Wednesday, July 21, 2004

 

The role of government in telecom I: Universal Service

Dana Blankenhorn explains eloquently that the best government "subsidy" to encourage universal connectivity to the Internet (which is another way of saying "universal Service" without the conceptual baggage) is for government to make sure that the benefits of Moore's Law flow to the end user.

I say
Show me a government program that puts twice as many teachers in the schools every eighteen months year after year. Show me a government program that halves the cost of medical care every eighteen months year after year. There are none. If Moore's Law would flow to end users, it would be the best government program possible, and it would cost approximately nothing.
I've tried to explain to my more traditionally liberal friends that government subsidies in the form of tax breaks or credits or contracts, even if they start out as the best intentioned, best aimed, and most cost-effective, will simply become more slop for the oinkers with their snouts already in the trough.

Blankenhorn explains why:
The problem is that networking capacity, both the cost of moving a bit over a long distance and the cost of delivering that bit at "the last mile" of the network, is falling in value even faster than the car in your driveway. When the radios of today are more than twice as capable of handling local traffic as those of two years ago, and the technology of fiber lines show similar improvements, you have blown a hole into any long-term financing scheme.

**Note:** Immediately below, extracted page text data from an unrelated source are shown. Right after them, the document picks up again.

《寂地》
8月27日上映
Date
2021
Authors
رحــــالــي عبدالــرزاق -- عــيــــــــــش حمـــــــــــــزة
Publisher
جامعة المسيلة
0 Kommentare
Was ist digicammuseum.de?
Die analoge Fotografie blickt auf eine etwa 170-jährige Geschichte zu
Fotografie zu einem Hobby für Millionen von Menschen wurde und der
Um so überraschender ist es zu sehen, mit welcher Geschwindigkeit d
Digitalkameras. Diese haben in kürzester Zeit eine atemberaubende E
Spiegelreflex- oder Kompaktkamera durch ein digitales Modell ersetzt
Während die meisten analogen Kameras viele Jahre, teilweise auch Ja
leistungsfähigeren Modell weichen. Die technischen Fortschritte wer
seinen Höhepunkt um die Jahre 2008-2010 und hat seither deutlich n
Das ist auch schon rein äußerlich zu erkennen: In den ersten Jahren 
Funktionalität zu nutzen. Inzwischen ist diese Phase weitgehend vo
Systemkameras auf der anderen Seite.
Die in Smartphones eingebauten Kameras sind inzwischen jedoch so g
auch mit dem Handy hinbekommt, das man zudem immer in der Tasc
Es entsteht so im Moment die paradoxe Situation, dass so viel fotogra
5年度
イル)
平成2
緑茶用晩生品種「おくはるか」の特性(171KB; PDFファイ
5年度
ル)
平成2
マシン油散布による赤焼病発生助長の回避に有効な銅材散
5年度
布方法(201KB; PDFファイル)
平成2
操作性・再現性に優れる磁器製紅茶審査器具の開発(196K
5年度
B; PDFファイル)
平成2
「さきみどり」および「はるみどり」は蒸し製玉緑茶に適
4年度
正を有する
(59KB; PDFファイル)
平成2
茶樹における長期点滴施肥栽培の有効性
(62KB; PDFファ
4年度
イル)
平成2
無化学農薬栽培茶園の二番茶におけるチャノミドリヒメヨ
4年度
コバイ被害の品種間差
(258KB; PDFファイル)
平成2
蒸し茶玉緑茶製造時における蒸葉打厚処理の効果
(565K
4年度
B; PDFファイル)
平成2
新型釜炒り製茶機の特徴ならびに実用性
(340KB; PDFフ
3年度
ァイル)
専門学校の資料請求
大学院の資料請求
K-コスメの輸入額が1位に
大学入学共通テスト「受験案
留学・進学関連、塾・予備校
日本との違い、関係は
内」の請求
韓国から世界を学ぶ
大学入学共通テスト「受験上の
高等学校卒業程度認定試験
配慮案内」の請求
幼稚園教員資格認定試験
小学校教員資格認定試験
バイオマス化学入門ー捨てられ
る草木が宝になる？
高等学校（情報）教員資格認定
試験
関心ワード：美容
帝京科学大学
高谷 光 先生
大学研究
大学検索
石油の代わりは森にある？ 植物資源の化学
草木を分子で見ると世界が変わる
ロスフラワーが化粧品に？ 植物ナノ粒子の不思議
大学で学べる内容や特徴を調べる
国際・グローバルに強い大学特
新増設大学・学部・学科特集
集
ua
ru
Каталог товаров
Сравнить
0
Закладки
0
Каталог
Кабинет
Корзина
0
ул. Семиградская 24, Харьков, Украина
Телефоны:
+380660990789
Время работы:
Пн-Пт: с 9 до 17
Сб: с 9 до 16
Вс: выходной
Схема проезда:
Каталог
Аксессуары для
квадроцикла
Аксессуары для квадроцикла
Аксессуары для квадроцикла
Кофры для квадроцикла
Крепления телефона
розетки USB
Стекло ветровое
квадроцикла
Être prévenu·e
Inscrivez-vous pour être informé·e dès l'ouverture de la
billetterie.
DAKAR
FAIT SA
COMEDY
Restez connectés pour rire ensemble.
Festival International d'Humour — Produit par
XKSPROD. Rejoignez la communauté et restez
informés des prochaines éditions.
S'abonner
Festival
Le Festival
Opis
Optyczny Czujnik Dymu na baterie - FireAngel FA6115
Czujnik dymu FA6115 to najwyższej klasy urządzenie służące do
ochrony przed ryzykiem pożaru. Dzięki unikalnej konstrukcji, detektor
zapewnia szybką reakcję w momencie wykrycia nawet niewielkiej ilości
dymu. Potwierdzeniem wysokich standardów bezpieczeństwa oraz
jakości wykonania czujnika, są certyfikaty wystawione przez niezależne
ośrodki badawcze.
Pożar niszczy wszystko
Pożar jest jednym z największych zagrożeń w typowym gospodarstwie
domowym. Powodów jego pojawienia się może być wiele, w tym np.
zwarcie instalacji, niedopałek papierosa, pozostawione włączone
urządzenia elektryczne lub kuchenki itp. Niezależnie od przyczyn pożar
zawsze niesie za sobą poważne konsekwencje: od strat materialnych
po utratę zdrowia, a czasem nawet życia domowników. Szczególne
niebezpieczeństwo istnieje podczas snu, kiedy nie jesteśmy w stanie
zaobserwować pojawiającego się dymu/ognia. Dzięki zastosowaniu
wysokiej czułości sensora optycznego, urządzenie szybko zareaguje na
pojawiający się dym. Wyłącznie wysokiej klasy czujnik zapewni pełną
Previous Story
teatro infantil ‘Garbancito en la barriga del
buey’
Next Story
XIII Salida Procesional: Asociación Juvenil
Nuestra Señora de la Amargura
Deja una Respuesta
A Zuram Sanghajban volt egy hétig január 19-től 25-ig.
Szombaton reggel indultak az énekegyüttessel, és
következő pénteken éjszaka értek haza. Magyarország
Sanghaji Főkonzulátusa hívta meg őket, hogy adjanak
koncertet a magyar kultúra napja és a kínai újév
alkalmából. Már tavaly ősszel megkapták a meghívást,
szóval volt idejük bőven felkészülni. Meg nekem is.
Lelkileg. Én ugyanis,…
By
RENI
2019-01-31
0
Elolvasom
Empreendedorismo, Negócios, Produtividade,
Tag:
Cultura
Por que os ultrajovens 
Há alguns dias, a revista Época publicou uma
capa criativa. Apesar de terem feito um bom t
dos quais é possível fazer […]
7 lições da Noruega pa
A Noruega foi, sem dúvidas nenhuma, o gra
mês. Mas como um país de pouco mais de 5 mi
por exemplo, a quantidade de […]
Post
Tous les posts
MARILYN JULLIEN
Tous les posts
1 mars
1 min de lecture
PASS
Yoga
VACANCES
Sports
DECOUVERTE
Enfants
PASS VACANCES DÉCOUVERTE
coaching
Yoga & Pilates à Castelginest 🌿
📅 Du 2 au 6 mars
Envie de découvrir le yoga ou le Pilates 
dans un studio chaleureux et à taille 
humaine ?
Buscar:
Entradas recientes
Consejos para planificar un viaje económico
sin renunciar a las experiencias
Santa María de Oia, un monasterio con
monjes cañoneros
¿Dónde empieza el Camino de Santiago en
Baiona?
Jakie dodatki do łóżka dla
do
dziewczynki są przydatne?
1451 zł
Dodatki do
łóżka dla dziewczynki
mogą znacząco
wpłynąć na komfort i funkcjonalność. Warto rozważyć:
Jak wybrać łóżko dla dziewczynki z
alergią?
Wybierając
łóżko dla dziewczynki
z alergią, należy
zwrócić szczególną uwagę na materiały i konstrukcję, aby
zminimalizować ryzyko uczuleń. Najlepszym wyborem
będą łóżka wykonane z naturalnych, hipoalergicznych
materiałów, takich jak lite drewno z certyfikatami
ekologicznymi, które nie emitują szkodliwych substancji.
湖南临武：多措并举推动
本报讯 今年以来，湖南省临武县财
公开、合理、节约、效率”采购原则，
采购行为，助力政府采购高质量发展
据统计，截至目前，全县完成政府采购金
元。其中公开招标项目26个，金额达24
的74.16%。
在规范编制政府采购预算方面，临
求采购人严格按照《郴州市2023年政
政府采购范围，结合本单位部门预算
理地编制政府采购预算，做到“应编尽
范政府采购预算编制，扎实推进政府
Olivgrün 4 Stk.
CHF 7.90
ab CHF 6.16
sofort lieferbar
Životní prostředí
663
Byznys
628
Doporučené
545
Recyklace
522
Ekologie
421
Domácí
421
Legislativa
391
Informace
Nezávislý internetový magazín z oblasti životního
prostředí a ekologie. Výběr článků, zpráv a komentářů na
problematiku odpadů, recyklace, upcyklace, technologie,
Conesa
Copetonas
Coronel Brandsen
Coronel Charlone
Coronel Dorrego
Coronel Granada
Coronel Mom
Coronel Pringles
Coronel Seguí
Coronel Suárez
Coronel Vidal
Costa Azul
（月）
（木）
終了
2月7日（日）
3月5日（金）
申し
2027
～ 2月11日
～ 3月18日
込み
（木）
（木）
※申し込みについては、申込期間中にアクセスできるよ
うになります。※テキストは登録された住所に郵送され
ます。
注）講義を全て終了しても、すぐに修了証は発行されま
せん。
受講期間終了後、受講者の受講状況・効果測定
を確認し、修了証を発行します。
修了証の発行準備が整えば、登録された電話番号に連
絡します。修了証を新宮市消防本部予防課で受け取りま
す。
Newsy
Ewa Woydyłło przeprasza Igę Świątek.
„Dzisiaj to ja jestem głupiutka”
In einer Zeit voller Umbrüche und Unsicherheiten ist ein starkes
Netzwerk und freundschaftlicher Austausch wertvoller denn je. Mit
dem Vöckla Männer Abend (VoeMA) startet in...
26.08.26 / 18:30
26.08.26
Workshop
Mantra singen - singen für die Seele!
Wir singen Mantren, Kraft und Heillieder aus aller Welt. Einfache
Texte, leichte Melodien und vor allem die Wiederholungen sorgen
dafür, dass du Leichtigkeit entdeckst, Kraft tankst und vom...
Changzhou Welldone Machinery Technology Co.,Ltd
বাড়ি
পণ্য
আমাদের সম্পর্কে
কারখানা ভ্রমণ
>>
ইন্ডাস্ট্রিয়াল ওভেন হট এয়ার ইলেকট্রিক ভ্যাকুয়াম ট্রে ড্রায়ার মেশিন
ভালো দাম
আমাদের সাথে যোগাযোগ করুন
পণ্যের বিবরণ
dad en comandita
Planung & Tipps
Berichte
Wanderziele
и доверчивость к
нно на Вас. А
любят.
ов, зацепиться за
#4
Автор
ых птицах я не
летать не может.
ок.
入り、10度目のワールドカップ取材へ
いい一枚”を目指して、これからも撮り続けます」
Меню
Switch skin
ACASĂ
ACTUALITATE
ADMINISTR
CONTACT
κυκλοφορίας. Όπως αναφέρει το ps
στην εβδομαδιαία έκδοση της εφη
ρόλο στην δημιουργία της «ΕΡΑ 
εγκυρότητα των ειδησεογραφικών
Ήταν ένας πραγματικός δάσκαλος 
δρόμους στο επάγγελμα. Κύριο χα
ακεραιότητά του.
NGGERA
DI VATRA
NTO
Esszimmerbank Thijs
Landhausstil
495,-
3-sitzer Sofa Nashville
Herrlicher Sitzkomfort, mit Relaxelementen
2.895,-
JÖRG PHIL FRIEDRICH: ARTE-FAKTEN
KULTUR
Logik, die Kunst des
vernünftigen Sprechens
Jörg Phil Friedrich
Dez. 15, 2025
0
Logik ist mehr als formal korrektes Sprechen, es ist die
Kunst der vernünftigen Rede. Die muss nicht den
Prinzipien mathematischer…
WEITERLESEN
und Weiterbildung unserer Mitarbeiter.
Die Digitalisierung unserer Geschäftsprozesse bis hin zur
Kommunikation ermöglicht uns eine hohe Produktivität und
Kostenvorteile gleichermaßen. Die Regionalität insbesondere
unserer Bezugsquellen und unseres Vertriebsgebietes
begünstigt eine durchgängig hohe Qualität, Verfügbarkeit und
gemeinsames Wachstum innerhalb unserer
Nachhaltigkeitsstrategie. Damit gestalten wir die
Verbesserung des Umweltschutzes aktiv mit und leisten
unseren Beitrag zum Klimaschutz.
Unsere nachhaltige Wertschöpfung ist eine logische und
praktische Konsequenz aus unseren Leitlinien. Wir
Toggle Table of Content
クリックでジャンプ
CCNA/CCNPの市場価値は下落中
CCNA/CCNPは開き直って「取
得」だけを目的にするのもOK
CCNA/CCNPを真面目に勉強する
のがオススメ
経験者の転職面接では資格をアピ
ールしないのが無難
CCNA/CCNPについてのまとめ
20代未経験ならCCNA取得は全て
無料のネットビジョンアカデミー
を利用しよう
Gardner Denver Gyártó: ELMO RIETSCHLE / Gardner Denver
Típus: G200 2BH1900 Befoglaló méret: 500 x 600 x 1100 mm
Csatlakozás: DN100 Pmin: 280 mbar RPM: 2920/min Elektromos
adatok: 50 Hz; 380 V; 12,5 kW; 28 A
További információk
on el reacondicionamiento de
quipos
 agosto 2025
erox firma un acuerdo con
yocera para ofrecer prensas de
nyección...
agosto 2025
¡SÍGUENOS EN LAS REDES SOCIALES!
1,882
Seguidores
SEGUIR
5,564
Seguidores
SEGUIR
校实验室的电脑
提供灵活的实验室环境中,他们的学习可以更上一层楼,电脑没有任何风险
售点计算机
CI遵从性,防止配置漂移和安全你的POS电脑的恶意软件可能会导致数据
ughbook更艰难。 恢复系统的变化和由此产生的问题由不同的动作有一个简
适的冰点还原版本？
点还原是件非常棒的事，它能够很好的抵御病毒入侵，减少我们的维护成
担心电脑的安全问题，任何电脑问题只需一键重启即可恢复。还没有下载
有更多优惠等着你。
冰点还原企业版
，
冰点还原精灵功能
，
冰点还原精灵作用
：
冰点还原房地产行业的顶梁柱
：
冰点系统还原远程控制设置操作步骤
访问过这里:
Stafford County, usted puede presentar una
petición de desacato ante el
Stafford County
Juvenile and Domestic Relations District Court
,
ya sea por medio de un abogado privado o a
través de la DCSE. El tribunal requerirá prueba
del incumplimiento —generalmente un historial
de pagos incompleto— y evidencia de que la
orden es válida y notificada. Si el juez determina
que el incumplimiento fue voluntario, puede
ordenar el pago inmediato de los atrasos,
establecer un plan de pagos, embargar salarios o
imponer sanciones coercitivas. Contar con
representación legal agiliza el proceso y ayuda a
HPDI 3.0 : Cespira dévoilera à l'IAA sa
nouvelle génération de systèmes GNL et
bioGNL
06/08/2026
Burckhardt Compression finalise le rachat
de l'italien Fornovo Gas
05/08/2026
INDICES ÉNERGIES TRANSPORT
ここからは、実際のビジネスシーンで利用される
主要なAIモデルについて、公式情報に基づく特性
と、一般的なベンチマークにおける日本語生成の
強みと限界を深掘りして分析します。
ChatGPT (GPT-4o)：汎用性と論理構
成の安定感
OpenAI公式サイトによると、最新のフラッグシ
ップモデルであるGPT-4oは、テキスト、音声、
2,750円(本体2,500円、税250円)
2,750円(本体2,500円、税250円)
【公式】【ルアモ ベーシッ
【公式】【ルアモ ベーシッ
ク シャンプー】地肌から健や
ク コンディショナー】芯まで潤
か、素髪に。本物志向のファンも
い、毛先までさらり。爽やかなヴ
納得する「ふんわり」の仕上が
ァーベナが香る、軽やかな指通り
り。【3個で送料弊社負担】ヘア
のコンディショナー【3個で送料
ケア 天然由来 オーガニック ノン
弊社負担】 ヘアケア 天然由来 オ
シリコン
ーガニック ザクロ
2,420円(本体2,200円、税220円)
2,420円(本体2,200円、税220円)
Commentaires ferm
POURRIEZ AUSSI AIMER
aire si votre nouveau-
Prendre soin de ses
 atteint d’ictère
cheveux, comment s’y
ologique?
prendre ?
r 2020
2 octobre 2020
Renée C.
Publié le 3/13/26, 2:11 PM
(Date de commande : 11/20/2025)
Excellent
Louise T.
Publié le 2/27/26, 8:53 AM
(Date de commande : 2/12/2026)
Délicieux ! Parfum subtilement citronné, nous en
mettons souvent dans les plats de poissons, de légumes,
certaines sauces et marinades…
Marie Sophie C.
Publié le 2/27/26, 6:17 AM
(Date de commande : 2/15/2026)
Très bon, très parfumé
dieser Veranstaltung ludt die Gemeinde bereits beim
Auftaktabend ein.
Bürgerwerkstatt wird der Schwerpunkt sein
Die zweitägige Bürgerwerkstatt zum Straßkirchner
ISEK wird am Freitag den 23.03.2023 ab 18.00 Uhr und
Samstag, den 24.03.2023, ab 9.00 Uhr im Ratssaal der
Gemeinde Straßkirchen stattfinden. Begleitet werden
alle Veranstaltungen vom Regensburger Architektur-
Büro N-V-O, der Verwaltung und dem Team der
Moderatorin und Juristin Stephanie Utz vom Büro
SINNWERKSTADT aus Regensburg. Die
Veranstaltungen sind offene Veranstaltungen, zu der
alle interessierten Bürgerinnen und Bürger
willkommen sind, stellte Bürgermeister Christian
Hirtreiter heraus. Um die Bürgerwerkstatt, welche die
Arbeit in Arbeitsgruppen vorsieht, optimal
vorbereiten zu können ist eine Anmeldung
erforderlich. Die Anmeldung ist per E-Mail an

No one, not a private company, not a municipality, not the federal government, can justify building telecom capacity today on the basis of a 30-year note. Not when that capacity is going to be worthless, in real terms, just three years from now.
This echoes David P. Reed's must-read (and a fairly easy read, too) Accounting in the Age of Moore's Law.

Blankenhorn continues:
The real solution, as I've said, is to endorse full competition. Let the Bells die. Let the cable operators die. Demand that any company wishing to use some of their infrastructure be able to get it, at low, low wholesale prices . . . In the end the only worthwhile assets the Bells and cable operators will have are publicly-controlled -- telephone poles and electromagnetic spectrum
*snip*
Every policy prescription I see, across the political spectrum, is an excuse to subsidize either the government or incumbent duopolies. Conservatives' proposals actually violate their own ideological smell test, while liberal solutions all smack of corruption.
Yeah.

[By the by, I wonder when the supposedly libertarian Cato Institute will endorse this pro-competitive view. Adam Thierer, Cato's telecom wonk, seems to think that just because the telcos were here first, that a market exists. He conveniently ignores that the descendents of the Bell System got where they are today because the Bell System was an arm of Big Government. All government needs to do to bring the full benefits of communications technology to everybody is regulate anti-competitive behavior by preserving the right to attach to poles and conduits and use the unlimited, God-given spectrum to the full extent that technology makes possible.]

Comments:
A problem is that poles, conduits, fiber, copper... were all deployed using private money. At least that's the story that can be told convincingly in court and that's why the telcos and cablecos have ultimately won the fights about equal access.

That's why (license-exempt) wireless (under the CURRENT FCC Part 15 rules) has the incumbents so scared. It's the one TRULY "equal access" method of transport where no one has an inherent advantage.